それでも侑浬と侑珠は、今叡秀に抱き着いてくれている。小さいけれど力強い腕を抱き返し、劉帆と玲玲へ頭を下げた。
「きちんと育てます。ご心配があればいつでも様子を見にいらしてください」
完全に離別させるわけではない。肉飽飽が立ち寄った時は、共に食事をするのもいいだろう。肉料理を専門に扱う肉飽飽なら相談にも乗ってもらえそうだ――と考えたその時、にゅっと麗孝が横入りして来た。
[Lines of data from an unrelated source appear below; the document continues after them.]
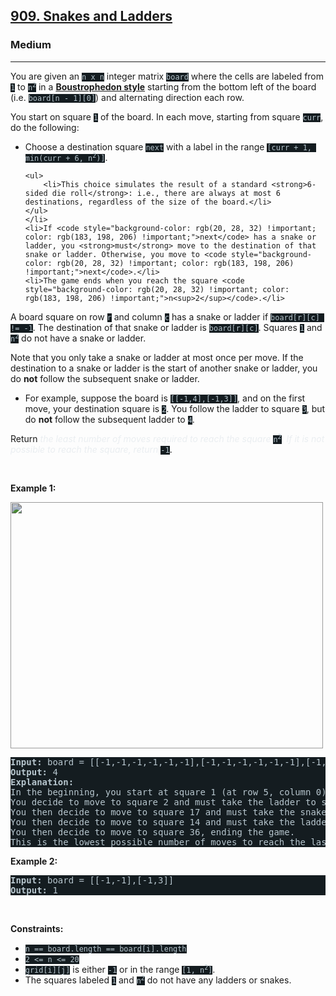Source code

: <h2><a href="https://leetcode.com/problems/snakes-and-ladders/">909. Snakes and Ladders</a></h2><h3>Medium</h3><hr><div><p>You are given an <code style="background-color: rgb(20, 28, 32) !important; color: rgb(183, 198, 206) !important;">n x n</code> integer matrix <code style="background-color: rgb(20, 28, 32) !important; color: rgb(183, 198, 206) !important;">board</code> where the cells are labeled from <code style="background-color: rgb(20, 28, 32) !important; color: rgb(183, 198, 206) !important;">1</code> to <code style="background-color: rgb(20, 28, 32) !important; color: rgb(183, 198, 206) !important;">n<sup>2</sup></code> in a <a href="https://en.wikipedia.org/wiki/Boustrophedon" target="_blank" style="transition-property: -border-bottom-color !important; --link-color:rgb(161, 178, 190) !important; --link-color-hover:rgb(180, 193, 203) !important; --link-color-active:rgb(158, 175, 188) !important; --visited-color:rgb(160, 117, 234) !important; --visited-color-hover:rgb(179, 144, 238) !important; --visited-color-active:rgb(157, 113, 234) !important; border-top-color: rgb(92, 119, 133) !important; border-right-color: rgb(92, 119, 133) !important; border-left-color: rgb(92, 119, 133) !important;"><strong style="--visited-color:rgb(160, 117, 234) !important; --visited-color-hover:rgb(179, 144, 238) !important; --visited-color-active:rgb(157, 113, 234) !important;">Boustrophedon style</strong></a> starting from the bottom left of the board (i.e. <code style="background-color: rgb(20, 28, 32) !important; color: rgb(183, 198, 206) !important;">board[n - 1][0]</code>) and alternating direction each row.</p>

<p>You start on square <code style="background-color: rgb(20, 28, 32) !important; color: rgb(183, 198, 206) !important;">1</code> of the board. In each move, starting from square <code style="background-color: rgb(20, 28, 32) !important; color: rgb(183, 198, 206) !important;">curr</code>, do the following:</p>

<ul>
	<li>Choose a destination square <code style="background-color: rgb(20, 28, 32) !important; color: rgb(183, 198, 206) !important;">next</code> with a label in the range <code style="background-color: rgb(20, 28, 32) !important; color: rgb(183, 198, 206) !important;">[curr + 1, min(curr + 6, n<sup>2</sup>)]</code>.

	<ul>
		<li>This choice simulates the result of a standard <strong>6-sided die roll</strong>: i.e., there are always at most 6 destinations, regardless of the size of the board.</li>
	</ul>
	</li>
	<li>If <code style="background-color: rgb(20, 28, 32) !important; color: rgb(183, 198, 206) !important;">next</code> has a snake or ladder, you <strong>must</strong> move to the destination of that snake or ladder. Otherwise, you move to <code style="background-color: rgb(20, 28, 32) !important; color: rgb(183, 198, 206) !important;">next</code>.</li>
	<li>The game ends when you reach the square <code style="background-color: rgb(20, 28, 32) !important; color: rgb(183, 198, 206) !important;">n<sup>2</sup></code>.</li>
</ul>

<p>A board square on row <code style="background-color: rgb(20, 28, 32) !important; color: rgb(183, 198, 206) !important;">r</code> and column <code style="background-color: rgb(20, 28, 32) !important; color: rgb(183, 198, 206) !important;">c</code> has a snake or ladder if <code style="background-color: rgb(20, 28, 32) !important; color: rgb(183, 198, 206) !important;">board[r][c] != -1</code>. The destination of that snake or ladder is <code style="background-color: rgb(20, 28, 32) !important; color: rgb(183, 198, 206) !important;">board[r][c]</code>. Squares <code style="background-color: rgb(20, 28, 32) !important; color: rgb(183, 198, 206) !important;">1</code> and <code style="background-color: rgb(20, 28, 32) !important; color: rgb(183, 198, 206) !important;">n<sup>2</sup></code> do not have a snake or ladder.</p>

<p>Note that you only take a snake or ladder at most once per move. If the destination to a snake or ladder is the start of another snake or ladder, you do <strong>not</strong> follow the subsequent&nbsp;snake or ladder.</p>

<ul>
	<li>For example, suppose the board is <code style="background-color: rgb(20, 28, 32) !important; color: rgb(183, 198, 206) !important;">[[-1,4],[-1,3]]</code>, and on the first move, your destination square is <code style="background-color: rgb(20, 28, 32) !important; color: rgb(183, 198, 206) !important;">2</code>. You follow the ladder to square <code style="background-color: rgb(20, 28, 32) !important; color: rgb(183, 198, 206) !important;">3</code>, but do <strong>not</strong> follow the subsequent ladder to <code style="background-color: rgb(20, 28, 32) !important; color: rgb(183, 198, 206) !important;">4</code>.</li>
</ul>

<p>Return <em style="color: rgb(234, 238, 241) !important;">the least number of moves required to reach the square </em><code style="background-color: rgb(20, 28, 32) !important; color: rgb(183, 198, 206) !important;">n<sup>2</sup></code><em style="color: rgb(234, 238, 241) !important;">. If it is not possible to reach the square, return </em><code style="background-color: rgb(20, 28, 32) !important; color: rgb(183, 198, 206) !important;">-1</code>.</p>

<p>&nbsp;</p>
<p><strong class="example">Example 1:</strong></p>
<img alt="" src="https://assets.leetcode.com/uploads/2018/09/23/snakes.png" style="width: 500px; height: 394px; filter: saturate(0.9) brightness(0.8);">
<pre style="background-color: rgb(20, 28, 32) !important; color: rgb(183, 198, 206) !important;"><strong>Input:</strong> board = [[-1,-1,-1,-1,-1,-1],[-1,-1,-1,-1,-1,-1],[-1,-1,-1,-1,-1,-1],[-1,35,-1,-1,13,-1],[-1,-1,-1,-1,-1,-1],[-1,15,-1,-1,-1,-1]]
<strong>Output:</strong> 4
<strong>Explanation:</strong> 
In the beginning, you start at square 1 (at row 5, column 0).
You decide to move to square 2 and must take the ladder to square 15.
You then decide to move to square 17 and must take the snake to square 13.
You then decide to move to square 14 and must take the ladder to square 35.
You then decide to move to square 36, ending the game.
This is the lowest possible number of moves to reach the last square, so return 4.
</pre>

<p><strong class="example">Example 2:</strong></p>

<pre style="background-color: rgb(20, 28, 32) !important; color: rgb(183, 198, 206) !important;"><strong>Input:</strong> board = [[-1,-1],[-1,3]]
<strong>Output:</strong> 1
</pre>

<p>&nbsp;</p>
<p><strong>Constraints:</strong></p>

<ul>
	<li><code style="background-color: rgb(20, 28, 32) !important; color: rgb(183, 198, 206) !important;">n == board.length == board[i].length</code></li>
	<li><code style="background-color: rgb(20, 28, 32) !important; color: rgb(183, 198, 206) !important;">2 &lt;= n &lt;= 20</code></li>
	<li><code style="background-color: rgb(20, 28, 32) !important; color: rgb(183, 198, 206) !important;">grid[i][j]</code> is either <code style="background-color: rgb(20, 28, 32) !important; color: rgb(183, 198, 206) !important;">-1</code> or in the range <code style="background-color: rgb(20, 28, 32) !important; color: rgb(183, 198, 206) !important;">[1, n<sup>2</sup>]</code>.</li>
	<li>The squares labeled <code style="background-color: rgb(20, 28, 32) !important; color: rgb(183, 198, 206) !important;">1</code> and <code style="background-color: rgb(20, 28, 32) !important; color: rgb(183, 198, 206) !important;">n<sup>2</sup></code> do not have any ladders or snakes.</li>
</ul>
</div>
「姚麗孝といいます。胡老師の縁で叡秀の店を経営してるんですが、獣人用肉料理を提供してくれる店を探してるんです。もしよければご相談させていただけませんか」
「獣人薬膳でしたよね。ええ。もちろんですよ」
感動の挨拶にあっさりと幕を引き、麗孝は即座に営業を始めた。
以前に肉料理をどうするかの問題が浮上したが、侑浬の動揺があったため頓挫した。そういえば、麗孝は肉料理専門の隊商がいると言っていた。
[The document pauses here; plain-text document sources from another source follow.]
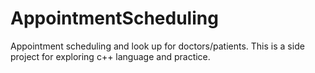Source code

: # AppointmentScheduling
Appointment scheduling and look up for doctors/patients.  This is a side project for exploring c++ language and practice.
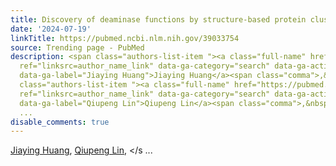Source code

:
 ```yaml
---
title: Discovery of deaminase functions by structure-based protein clustering.
date: '2024-07-19'
linkTitle: https://pubmed.ncbi.nlm.nih.gov/39033754
source: Trending page - PubMed
description: <span class="authors-list-item "><a class="full-name" href="https://pubmed.ncbi.nlm.nih.gov/?term=Huang+J&amp;cauthor_id=39033754"
  ref="linksrc=author_name_link" data-ga-category="search" data-ga-action="author_link"
  data-ga-label="Jiaying Huang">Jiaying Huang</a><span class="comma">,&nbsp;</span></span><span
  class="authors-list-item "><a class="full-name" href="https://pubmed.ncbi.nlm.nih.gov/?term=Lin+Q&amp;cauthor_id=39033754"
  ref="linksrc=author_name_link" data-ga-category="search" data-ga-action="author_link"
  data-ga-label="Qiupeng Lin">Qiupeng Lin</a><span class="comma">,&nbsp;</span></s
  ...
disable_comments: true
---
```

<span class="authors-list-item "><a class="full-name" href="https://pubmed.ncbi.nlm.nih.gov/?term=Huang+J&amp;cauthor_id=39033754" ref="linksrc=author_name_link" data-ga-category="search" data-ga-action="author_link" data-ga-label="Jiaying Huang">Jiaying Huang</a><span class="comma">,&nbsp;</span></span><span class="authors-list-item "><a class="full-name" href="https://pubmed.ncbi.nlm.nih.gov/?term=Lin+Q&amp;cauthor_id=39033754" ref="linksrc=author_name_link" data-ga-category="search" data-ga-action="author_link" data-ga-label="Qiupeng Lin">Qiupeng Lin</a><span class="comma">,&nbsp;</span></s ...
「さては最初から目を付けてたな。どうりでやる気を出してるわけだ」
どこまで行っても麗孝は商人だった。契約や納品といった経営の話になってきたので、叡秀は侑浬と侑珠を肉飽飽の友人と遊ばせた。もうじき日が暮れる頃になっても麗孝の商談は終わらず、うとうとし始めた侑浬と侑珠を連れて先に帰ることにした。
肉飽飽は数日この場所に停留するらしく、出立までは遊びに来ると約束をして自宅に帰った。
すっかり遊び疲れたのか、侑浬と侑珠は湯浴みをする前に眠ってしまった。長椅子で横になってしまったため、寝台へ抱いて移す。すると、机の引き出しに目が行った。引き出しを開けると、中には退職届が入っている。
――いつからだっただろう。御膳官に興味が失せたのは。
雲嵐に教わったことは今でも大切に思っている。今の叡秀は雲嵐の教えでできているといっても良い。けれど雲嵐の言った言葉からは大きく外れた。
「何で御膳官だったんだろう。薬膳を作るだけなら御膳官じゃなくてもいいのに」
雲嵐は「お前はきっと素晴らしい御膳官になる」と言った。雲嵐にとって御膳官は何をする者なのだろうか。
侑浬と侑珠の傍に退職届を置いておくのは何となく嫌で、持って寝室を出た。その時、こんこん、と扉を叩く音がした。
日が落ち子供が眠る時間の来訪とはいただけない。だが肉飽飽の人々だったら悪し様にするわけにもいかない。俄かに億劫さを感じたが、叡秀は退職届を机に伏して扉を開けた。
「はいはい。こんな時間にどちら様ですか」
「夜分にすまんね」
申し訳なさそうに微笑んでいるのは、今まさに考えを向けていた雲嵐だった。
「雲嵐様! どうしたんですか一体。どうぞ、上がってください」
「失礼するよ。侑浬と侑珠は寝てしまったかな」
「ええ。今日は肉飽飽へ行ったんで――そうだ。聞きましたよ。侑浬と侑珠と肉飽飽のこと、知っていて黙ってたそうですね」
「ああ。お前とあの子らが何をするか見ていたかった」
叡秀は雲嵐に座るよう椅子を引いたが、雲嵐は座らずに封筒を差し出してきた。
封筒は宮廷で備品として配られている上質な物だった。
「陛下のお許しが出た。御膳房へ戻ってきなさい」
「……は?」
叡秀はこのわずかな一瞬で考えていた。
――雲嵐が差し伸べてくれる手を、二度も拒否するのか。
考えが巡るのは受け取るか受け取らないかではなかった。どう断るのが一番失礼にならないか――それだけだった。